WHAT IS BEING ASKED
Can you rewrite the rows, starting at the very beginning and ending at the line containing "у Telegram. Підписуйтесь на", with "Strategia i architektura" replaced by "Strategia i planowanie" and nothing else changed?
== Segment start ==
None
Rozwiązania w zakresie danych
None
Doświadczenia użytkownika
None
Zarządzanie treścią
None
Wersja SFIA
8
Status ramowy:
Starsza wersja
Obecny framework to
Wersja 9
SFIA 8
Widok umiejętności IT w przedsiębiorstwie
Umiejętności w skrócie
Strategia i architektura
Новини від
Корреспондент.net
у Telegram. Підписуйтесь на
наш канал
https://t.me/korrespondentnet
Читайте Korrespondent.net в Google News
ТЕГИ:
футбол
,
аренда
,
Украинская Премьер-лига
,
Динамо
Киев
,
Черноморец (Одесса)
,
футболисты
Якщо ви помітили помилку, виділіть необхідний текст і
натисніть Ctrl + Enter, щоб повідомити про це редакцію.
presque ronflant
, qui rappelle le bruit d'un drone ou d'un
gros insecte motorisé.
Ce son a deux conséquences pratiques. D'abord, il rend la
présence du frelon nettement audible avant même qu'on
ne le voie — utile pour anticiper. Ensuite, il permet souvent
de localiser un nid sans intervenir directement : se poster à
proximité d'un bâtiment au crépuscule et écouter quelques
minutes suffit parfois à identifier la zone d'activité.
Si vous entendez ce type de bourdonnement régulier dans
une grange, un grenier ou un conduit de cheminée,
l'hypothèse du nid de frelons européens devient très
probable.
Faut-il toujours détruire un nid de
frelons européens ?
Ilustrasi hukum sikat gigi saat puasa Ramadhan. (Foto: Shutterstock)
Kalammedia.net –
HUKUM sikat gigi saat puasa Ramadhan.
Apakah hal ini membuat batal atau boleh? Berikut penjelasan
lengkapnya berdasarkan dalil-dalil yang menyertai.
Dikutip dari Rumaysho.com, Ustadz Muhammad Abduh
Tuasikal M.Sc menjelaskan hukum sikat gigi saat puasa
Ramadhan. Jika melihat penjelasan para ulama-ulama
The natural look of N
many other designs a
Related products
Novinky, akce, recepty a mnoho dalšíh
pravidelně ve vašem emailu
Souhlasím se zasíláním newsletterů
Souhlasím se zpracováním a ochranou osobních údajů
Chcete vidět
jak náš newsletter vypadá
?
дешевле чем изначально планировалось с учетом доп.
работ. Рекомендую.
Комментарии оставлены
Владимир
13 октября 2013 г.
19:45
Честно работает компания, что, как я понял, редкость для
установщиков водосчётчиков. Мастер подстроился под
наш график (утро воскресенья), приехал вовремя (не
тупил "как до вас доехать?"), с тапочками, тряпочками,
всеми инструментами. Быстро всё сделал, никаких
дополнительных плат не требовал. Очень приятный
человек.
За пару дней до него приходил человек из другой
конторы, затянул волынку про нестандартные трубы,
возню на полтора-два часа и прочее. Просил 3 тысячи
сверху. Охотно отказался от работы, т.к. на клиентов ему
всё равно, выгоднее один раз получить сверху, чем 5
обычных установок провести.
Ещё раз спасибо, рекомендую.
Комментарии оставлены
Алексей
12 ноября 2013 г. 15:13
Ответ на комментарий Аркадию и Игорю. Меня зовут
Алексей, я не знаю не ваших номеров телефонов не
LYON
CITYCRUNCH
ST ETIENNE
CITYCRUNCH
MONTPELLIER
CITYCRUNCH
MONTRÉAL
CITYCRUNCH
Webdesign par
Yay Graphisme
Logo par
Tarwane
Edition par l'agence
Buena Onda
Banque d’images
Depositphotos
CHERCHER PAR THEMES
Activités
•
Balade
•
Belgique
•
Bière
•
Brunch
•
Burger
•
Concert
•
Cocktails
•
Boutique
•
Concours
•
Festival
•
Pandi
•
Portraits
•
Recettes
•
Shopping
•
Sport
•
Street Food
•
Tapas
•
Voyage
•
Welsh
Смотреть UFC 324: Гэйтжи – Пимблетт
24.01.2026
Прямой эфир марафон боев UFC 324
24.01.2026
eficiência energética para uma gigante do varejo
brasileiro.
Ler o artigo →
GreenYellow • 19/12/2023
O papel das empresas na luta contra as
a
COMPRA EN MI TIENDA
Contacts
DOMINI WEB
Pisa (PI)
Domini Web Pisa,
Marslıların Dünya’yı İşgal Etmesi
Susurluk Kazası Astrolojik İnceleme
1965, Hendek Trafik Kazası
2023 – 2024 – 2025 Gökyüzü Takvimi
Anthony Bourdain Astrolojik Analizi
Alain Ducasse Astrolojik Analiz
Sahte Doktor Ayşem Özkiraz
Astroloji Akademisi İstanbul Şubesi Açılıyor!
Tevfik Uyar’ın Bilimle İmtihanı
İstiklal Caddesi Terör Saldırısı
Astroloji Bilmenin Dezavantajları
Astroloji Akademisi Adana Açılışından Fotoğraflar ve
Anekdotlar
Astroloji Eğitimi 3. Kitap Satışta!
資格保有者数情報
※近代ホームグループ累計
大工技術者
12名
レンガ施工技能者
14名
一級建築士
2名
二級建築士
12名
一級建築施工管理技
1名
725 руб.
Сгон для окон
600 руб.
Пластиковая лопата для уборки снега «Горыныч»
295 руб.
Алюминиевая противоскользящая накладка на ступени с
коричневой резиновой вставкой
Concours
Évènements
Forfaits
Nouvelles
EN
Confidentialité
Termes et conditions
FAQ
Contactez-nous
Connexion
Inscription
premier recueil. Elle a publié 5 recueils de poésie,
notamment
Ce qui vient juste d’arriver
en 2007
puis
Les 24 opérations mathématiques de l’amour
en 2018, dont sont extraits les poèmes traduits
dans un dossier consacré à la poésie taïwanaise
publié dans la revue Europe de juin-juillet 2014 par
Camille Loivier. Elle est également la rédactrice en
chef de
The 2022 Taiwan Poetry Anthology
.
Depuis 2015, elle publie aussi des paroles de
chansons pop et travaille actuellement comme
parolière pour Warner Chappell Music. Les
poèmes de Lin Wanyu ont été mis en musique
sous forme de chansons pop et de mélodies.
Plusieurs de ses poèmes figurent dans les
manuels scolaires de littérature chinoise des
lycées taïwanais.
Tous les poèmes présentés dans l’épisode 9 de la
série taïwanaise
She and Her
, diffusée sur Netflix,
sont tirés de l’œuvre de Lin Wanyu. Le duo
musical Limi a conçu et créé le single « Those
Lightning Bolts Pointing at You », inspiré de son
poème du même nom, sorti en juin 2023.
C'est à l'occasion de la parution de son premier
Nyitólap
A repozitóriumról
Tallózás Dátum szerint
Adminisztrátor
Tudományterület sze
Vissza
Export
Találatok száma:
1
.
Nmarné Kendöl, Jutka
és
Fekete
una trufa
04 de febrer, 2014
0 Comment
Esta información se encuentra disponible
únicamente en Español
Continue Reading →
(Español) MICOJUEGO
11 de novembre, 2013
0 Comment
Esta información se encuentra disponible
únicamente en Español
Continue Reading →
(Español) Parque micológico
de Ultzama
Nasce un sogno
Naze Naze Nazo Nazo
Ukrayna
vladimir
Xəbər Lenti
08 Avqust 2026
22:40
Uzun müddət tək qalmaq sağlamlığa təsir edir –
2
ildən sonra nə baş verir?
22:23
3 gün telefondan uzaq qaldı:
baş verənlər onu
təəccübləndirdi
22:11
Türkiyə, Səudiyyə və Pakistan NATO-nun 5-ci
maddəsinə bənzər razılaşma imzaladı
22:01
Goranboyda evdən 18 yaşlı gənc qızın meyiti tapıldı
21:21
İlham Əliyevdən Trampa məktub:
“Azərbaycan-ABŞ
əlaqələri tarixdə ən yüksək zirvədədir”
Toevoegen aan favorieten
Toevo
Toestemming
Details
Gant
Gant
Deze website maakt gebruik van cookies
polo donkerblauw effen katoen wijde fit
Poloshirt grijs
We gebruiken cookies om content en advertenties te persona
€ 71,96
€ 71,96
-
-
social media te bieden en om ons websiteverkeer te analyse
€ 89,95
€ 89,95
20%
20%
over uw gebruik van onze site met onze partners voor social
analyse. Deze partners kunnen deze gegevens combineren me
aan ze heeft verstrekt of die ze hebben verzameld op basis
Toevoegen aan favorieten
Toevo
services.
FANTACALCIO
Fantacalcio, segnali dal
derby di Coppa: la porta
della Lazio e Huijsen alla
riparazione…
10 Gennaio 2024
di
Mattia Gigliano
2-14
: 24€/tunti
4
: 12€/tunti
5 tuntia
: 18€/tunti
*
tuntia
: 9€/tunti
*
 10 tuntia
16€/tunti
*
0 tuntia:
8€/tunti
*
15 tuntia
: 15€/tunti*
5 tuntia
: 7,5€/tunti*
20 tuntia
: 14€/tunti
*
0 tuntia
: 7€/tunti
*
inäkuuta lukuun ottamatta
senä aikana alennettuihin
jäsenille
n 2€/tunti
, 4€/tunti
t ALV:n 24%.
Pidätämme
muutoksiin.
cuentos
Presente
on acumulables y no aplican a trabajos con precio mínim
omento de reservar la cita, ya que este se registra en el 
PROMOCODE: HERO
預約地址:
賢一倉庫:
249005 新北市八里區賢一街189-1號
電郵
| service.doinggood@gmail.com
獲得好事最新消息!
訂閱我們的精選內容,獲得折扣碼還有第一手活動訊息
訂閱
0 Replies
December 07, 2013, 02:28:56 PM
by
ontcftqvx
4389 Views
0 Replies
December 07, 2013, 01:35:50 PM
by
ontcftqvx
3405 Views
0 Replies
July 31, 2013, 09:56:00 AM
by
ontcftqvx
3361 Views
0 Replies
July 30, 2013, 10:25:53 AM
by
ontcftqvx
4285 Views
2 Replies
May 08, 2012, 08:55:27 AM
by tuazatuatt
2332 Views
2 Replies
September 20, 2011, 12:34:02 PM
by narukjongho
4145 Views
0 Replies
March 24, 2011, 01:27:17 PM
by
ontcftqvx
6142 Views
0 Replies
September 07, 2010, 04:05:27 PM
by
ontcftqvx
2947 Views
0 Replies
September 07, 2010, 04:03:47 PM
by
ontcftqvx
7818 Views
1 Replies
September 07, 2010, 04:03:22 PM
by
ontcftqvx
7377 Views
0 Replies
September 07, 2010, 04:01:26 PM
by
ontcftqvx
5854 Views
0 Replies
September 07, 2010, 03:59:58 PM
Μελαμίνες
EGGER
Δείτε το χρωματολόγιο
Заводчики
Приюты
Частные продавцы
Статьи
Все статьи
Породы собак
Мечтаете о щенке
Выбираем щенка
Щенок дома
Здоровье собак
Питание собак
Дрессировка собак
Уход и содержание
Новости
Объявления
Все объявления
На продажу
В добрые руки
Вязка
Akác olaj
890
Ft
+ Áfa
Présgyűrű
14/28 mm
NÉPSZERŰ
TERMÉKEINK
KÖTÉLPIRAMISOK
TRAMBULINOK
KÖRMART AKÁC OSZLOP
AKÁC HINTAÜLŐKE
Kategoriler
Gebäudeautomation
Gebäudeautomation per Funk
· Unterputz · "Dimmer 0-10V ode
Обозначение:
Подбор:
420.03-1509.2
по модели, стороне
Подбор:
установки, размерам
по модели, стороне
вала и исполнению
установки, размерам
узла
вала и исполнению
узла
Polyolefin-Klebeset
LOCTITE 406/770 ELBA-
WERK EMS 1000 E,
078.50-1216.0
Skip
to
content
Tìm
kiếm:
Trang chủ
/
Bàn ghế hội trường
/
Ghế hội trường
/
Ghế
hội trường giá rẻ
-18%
== Segment end ==
RESPONSE AREA
None
Rozwiązania w zakresie danych
None
Doświadczenia użytkownika
None
Zarządzanie treścią
None
Wersja SFIA
8
Status ramowy:
Starsza wersja
Obecny framework to
Wersja 9
SFIA 8
Widok umiejętności IT w przedsiębiorstwie
Umiejętności w skrócie
Strategia i planowanie
Новини від
Корреспондент.net
у Telegram. Підписуйтесь на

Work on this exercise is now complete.